A ministra também ficou vencida quando votou que as punições previstas na Lei de Abuso de Autoridade, de 1965, possam ser aplicadas a juízes. Por maioria, o Supremo entendeu que somente a Lei Orgânica da Magistratura Nacional (Loman) pode tratar de sanções a magistrados.
Cármen também votou a favor da possibilidade de se executar a prisão já depois da decisão de segunda instância em todas as oportunidades que teve. Ela concorda com a tese do ministro Teori Zavascki, de que depois do segundo grau se esgotam as possibilidades de discussão sobre fatos e provas de materialidade e autoria. Ao STJ e ao STF cabem apenas discussões de direitos e garantias.
E se ela costuma se destacar em casos de alta repercussão social, rejeita que o faça por atenção ao clamor das ruas. Quando o Supremo julgava se réus podem participar de concursos, o ministro Luiz Fux votou para que não pudessem, pois “é preciso uma releitura do princípio da presunção de inocência à luz do sentimento popular”.
No entendimento de Fux, foi isso o que o Supremo fez quando declarou Lei da Ficha Limpa constitucional: ouvir o sentimento popular. Cármen prontamente o interrompeu: “O que levei em conta foi o parágrafo 9º do artigo 14 da Constituição, que determina que lei complementar estabeleça casos de inelegibilidade”.

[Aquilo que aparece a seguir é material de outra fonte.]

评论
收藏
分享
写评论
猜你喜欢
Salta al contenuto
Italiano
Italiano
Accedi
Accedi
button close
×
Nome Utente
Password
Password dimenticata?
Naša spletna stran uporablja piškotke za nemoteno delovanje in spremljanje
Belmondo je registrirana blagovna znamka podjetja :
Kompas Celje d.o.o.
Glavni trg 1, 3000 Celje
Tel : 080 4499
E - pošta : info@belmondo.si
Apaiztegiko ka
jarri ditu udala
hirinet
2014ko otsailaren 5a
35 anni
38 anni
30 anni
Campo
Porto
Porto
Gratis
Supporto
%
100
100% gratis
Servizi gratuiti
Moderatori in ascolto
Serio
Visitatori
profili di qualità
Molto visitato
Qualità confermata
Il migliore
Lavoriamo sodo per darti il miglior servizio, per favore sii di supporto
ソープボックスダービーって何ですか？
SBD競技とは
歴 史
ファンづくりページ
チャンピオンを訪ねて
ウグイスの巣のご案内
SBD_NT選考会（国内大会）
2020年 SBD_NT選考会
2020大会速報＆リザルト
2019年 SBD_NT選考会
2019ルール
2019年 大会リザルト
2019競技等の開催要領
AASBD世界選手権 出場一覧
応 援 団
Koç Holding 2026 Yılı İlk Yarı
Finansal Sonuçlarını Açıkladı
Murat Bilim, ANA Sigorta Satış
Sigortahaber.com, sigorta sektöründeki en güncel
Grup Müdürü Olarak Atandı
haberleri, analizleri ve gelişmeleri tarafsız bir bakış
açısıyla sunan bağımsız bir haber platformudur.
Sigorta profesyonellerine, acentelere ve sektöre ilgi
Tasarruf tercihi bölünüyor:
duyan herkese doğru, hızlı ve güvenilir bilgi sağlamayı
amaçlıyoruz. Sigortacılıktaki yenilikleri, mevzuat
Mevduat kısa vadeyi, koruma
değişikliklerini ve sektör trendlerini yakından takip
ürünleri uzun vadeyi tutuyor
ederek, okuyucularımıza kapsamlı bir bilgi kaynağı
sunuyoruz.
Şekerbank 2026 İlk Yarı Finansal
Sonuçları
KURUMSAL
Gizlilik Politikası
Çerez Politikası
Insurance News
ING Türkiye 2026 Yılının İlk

Mas se é conhecida pelo apreço a punições severas, a ministra nunca se deixou seduzir pela chamada “jurisprudência defensiva”, a que defende restrições ao acesso ao tribunal. Cármen Lúcia jamais encampou a tese de que os Habeas Corpus não podem ser conhecidos se eles forem impetrados como substitutivos de recursos ordinários.
“A liberdade de locomoção há de ser entendida de forma ampla, afetando toda a qualquer medida de autoridade que possa, em tese, acarretar constrangimento à liberdade de ir e vir”, votou, num Habeas Corpus.